Imagine you have an enum defined in your code like so:
enum ContractType
{
Permanent = 1,
Contract = 2,
Internship = 99
}
Suppose we have a DropDownList on an ASP.NET page from which we'd like the user to select the appropriate ContractType
.
<asp:DropDownList runat="server" DataTextField="Key" DataValueField="Value" id="MyDropDownList">
Obviously, we can't do something as simple as
MyDropDownList.DataSource = ContractType;
as ContractType is a type, not an object. Instead, we can create a simple helper function that uses the Enum.GetValues
and Enum.GetNames
methods in order to create a Hashtable object (consisting of keys - Permanent, Contract, etc, and values - 1, 2 etc).
public static Hashtable BindToEnum(Type enumType)
{
// get the names from the enumeration
string[] names = Enum.GetNames(enumType);
// get the values from the enumeration
Array values = Enum.GetValues(enumType);
// turn it into a hash table
Hashtable ht = new Hashtable();
for (int i = 0; i < names.Length; i++)
// note the cast to integer here is important
// otherwise we'll just get the enum string back again
ht.Add(names[i], (int)values.GetValue(i));
// return the dictionary to be bound to
return ht;
}
You can then use this as follows:
MyDropDownList.DataSource = BindToEnum(typeof(ContractType));
and we get a drop down list bound to the appropriate names/values as defined by the enum (note that we specified DataTextField and DataValueField in the earlier DropDownList definition).

DATASET EXCERPTS:
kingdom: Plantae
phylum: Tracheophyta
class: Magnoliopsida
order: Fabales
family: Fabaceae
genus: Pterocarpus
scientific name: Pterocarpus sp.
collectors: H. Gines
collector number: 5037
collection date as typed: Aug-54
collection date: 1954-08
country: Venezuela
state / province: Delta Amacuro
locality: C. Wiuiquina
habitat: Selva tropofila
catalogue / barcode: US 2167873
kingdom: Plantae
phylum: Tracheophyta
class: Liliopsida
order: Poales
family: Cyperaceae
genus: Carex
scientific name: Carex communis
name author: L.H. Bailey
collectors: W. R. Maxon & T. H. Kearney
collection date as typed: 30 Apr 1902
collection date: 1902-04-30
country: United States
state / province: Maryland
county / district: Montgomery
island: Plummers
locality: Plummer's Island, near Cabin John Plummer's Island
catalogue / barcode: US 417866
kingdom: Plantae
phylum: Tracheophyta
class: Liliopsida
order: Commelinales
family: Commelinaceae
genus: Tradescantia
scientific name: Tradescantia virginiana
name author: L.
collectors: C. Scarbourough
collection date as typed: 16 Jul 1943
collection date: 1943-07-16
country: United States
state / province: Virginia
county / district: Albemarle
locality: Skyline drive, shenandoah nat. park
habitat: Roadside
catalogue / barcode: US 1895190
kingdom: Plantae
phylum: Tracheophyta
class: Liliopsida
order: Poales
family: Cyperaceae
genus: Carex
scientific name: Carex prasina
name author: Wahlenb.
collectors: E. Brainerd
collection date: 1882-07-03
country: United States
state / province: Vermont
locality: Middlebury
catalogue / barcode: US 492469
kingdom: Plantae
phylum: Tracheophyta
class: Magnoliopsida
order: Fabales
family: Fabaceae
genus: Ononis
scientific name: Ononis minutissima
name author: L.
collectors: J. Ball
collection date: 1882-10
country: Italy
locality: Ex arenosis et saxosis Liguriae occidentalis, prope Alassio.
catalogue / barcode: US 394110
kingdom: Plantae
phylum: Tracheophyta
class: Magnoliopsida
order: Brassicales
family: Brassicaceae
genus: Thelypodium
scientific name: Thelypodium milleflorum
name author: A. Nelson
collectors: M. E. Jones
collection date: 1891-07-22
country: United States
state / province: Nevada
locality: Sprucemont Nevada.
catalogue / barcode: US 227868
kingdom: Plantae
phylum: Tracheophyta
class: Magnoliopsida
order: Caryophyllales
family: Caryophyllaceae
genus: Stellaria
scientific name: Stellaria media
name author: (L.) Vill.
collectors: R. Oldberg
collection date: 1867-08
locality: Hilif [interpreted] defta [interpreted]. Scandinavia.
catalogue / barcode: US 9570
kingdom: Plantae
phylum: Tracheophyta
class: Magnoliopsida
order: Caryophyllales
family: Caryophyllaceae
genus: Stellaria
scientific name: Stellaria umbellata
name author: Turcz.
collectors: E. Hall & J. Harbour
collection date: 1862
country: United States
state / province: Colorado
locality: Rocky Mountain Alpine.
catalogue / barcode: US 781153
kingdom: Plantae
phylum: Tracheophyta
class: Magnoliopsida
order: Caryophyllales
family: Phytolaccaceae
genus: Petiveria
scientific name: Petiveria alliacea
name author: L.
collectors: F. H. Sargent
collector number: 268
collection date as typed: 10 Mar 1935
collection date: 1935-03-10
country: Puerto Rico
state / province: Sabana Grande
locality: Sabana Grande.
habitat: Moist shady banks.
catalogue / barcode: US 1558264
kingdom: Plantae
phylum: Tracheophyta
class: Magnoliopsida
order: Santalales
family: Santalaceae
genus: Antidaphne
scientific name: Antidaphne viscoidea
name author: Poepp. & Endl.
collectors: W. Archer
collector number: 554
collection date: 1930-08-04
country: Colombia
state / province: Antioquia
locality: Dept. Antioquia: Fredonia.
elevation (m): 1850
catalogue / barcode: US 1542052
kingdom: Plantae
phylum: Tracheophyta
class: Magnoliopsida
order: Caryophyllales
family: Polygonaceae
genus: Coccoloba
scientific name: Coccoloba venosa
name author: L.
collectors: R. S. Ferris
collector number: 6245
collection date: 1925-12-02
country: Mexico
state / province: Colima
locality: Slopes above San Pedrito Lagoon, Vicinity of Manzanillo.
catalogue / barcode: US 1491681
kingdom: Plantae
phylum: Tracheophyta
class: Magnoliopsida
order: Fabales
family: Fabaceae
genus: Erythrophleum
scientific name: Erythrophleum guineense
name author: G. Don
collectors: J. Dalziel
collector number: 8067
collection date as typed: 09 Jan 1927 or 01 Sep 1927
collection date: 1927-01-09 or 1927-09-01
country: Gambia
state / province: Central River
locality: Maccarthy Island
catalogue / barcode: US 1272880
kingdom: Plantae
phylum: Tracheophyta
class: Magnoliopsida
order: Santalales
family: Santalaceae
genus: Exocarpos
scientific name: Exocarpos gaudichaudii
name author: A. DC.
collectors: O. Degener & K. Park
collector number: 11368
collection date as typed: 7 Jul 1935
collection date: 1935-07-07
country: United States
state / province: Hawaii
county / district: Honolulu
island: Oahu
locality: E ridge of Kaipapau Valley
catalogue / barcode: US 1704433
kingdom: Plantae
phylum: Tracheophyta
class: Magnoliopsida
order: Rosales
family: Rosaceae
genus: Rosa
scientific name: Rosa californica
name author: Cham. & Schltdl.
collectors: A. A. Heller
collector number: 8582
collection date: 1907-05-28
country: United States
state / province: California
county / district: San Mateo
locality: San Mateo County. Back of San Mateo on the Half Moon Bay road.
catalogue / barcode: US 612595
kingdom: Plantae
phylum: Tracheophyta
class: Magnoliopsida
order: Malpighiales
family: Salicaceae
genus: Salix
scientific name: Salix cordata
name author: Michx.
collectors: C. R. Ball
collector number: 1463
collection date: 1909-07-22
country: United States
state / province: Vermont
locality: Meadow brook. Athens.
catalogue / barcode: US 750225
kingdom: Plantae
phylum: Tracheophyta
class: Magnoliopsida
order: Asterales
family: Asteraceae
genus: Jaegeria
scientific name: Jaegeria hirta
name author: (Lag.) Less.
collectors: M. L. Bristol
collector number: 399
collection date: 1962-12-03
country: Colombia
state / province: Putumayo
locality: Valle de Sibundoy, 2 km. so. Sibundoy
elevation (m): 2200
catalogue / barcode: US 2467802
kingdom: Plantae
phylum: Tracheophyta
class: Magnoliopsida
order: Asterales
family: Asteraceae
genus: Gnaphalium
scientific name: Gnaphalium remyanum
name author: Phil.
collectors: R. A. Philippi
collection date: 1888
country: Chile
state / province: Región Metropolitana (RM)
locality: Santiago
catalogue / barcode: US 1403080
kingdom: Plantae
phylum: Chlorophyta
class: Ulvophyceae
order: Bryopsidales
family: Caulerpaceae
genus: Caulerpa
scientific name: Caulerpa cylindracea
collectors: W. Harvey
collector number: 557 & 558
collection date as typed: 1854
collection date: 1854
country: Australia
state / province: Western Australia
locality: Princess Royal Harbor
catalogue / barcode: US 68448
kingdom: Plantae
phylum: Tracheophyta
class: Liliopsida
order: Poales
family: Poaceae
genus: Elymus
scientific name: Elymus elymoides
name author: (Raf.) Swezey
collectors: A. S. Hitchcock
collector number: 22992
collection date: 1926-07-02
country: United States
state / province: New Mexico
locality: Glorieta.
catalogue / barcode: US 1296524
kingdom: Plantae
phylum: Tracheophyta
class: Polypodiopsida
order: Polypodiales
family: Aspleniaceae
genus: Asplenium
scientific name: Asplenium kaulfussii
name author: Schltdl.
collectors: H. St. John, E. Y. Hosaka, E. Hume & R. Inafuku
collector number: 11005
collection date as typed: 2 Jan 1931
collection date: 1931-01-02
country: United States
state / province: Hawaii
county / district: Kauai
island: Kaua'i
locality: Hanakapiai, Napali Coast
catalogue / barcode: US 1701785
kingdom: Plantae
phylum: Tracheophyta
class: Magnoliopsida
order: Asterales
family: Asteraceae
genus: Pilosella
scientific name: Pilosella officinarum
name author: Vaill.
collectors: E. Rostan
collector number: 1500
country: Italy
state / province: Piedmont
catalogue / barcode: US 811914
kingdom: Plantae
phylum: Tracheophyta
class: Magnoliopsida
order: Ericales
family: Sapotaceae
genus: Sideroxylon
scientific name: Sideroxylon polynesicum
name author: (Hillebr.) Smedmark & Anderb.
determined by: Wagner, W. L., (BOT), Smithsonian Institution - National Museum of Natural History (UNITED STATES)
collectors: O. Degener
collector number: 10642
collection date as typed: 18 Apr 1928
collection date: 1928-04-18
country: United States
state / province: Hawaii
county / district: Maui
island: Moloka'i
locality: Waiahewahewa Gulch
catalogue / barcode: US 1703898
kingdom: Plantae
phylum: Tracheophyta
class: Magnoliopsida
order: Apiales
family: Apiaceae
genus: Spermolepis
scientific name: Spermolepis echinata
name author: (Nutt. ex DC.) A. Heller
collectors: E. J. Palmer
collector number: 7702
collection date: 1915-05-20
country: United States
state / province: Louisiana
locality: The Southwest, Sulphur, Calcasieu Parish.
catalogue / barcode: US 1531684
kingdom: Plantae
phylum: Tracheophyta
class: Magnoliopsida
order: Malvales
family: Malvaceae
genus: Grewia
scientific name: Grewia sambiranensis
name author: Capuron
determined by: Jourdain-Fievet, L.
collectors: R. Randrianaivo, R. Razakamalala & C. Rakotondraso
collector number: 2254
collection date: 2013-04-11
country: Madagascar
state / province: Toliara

REQUIRED ACTION A: In the enum-binding text, what value is assigned to Internship?
REQUIRED ACTION B: Please set down the part of the enum-binding text that begins at the words "public static Hashtable" and stops after "< names.Length; i++)".

WRITTEN ANSWER A: 99

WRITTEN ANSWER B:
public static Hashtable BindToEnum(Type enumType)
{
// get the names from the enumeration
string[] names = Enum.GetNames(enumType);
// get the values from the enumeration
Array values = Enum.GetValues(enumType);
// turn it into a hash table
Hashtable ht = new Hashtable();
for (int i = 0; i < names.Length; i++)